Mais voilà, nos voyants se sont joyeusement mis le doigt dans l'oeil dans leur évaluation des risques qu'encourait l'économie ces derniers mois. Leur superpouvoirs ont été supernuls pour endiguer la contagion de la crise. Comble d'humiliation, on s'est même remis à avoir peur d'un retour de cette vieille chose des années 70 appelée «stagflation» où se conjuguent ralentissement économique ET forte inflation.

Un nouveau monde

À la décharge des banques centrales, il faut dire que ce sont souvent les autres qui leur ont prêté le pouvoir d'être omniscientes et omnipotentes. «Pour dire les choses simplement, nous ne savons pas avec certitude par quoi l'économie est passée, dans quel état elle se trouve présentement, ni où elle s'en va», avouait candidement l'an dernier le vice-président de la Fed, Donald Kohn.

Il faut reconnaître aussi que le fonctionnement de l'économie s'est considérablement complexifié ses dernières années. Cela a notamment été le cas dans les marchés financiers. Aucun autre secteur de l'économie n'a gagné autant d'importance avec la mondialisation. La déréglementation, «l'ingénierie financière» et le sens d'innovations de ses acteurs ont amené le développement d'une multitude de produits et de pratiques dont la nature et l'impact ne sont pas toujours faciles à saisir, et qui ont souvent bien plus à voir avec de savants jeux financiers qu'avec l'économie réelle à long terme. Interconnectés en permanence grâce aux nouvelles technologies de communication, ces marchés peuvent relayer à la vitesse de l'éclair le moindre soubresaut venu du moindre recoin de la planète. Ironiquement, la remarquable stabilité économique assurée ces dernières années par la politique monétaire des banques centrales les a encouragés à prendre de plus en plus de risque pour obtenir du rendement.

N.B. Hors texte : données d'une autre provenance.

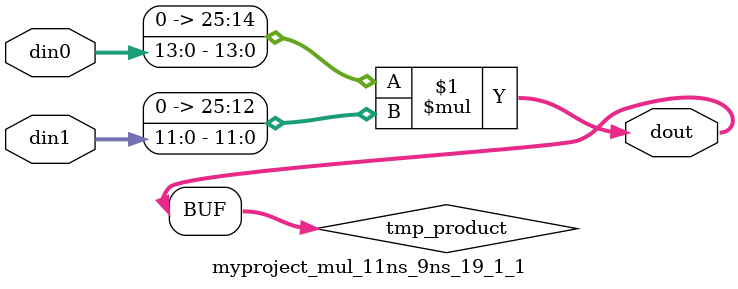
<source format=v>

`timescale 1 ns / 1 ps

 module myproject_mul_11ns_9ns_19_1_1(din0, din1, dout);
parameter ID = 1;
parameter NUM_STAGE = 0;
parameter din0_WIDTH = 14;
parameter din1_WIDTH = 12;
parameter dout_WIDTH = 26;

input [din0_WIDTH - 1 : 0] din0; 
input [din1_WIDTH - 1 : 0] din1; 
output [dout_WIDTH - 1 : 0] dout;

wire signed [dout_WIDTH - 1 : 0] tmp_product;
























assign tmp_product = $signed({1'b0, din0}) * $signed({1'b0, din1});











assign dout = tmp_product;





















endmodule

</source>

David Dodge se demandait dans une entrevue cet automne si la déréglementation et l'innovation n'étaient pas allées trop loin dans les marchés financiers. Il disait constater, à tout le moins, que «les mécanismes de transmission» sur lesquels repose l'action des banques centrales comme la sienne sont aujourd'hui cassés. Les banques centrales devront porter à l'avenir une plus grande attention aux marchés financiers, disait-il encore une fois au Globe and Mail.

Elles ne pourront toutefois pas agir seules. En décembre, elles se sont mises à six pour injecter un peu de liquidité dans les marchés. Vendredi, la Fed et le gouvernement américain ont uni leurs efforts pour tenter de relancer la première économie mondiale. Les gouvernements et les banques centrales auront fatalement besoin aussi de l'aide des institutions internationales pour améliorer leur supervision d'une économie mondialisée. Le processus de réforme est avancé en matière de règles bancaires internationales sous l'égide des normes de Bâle II. Il l'est beaucoup moins au Fonds monétaire international.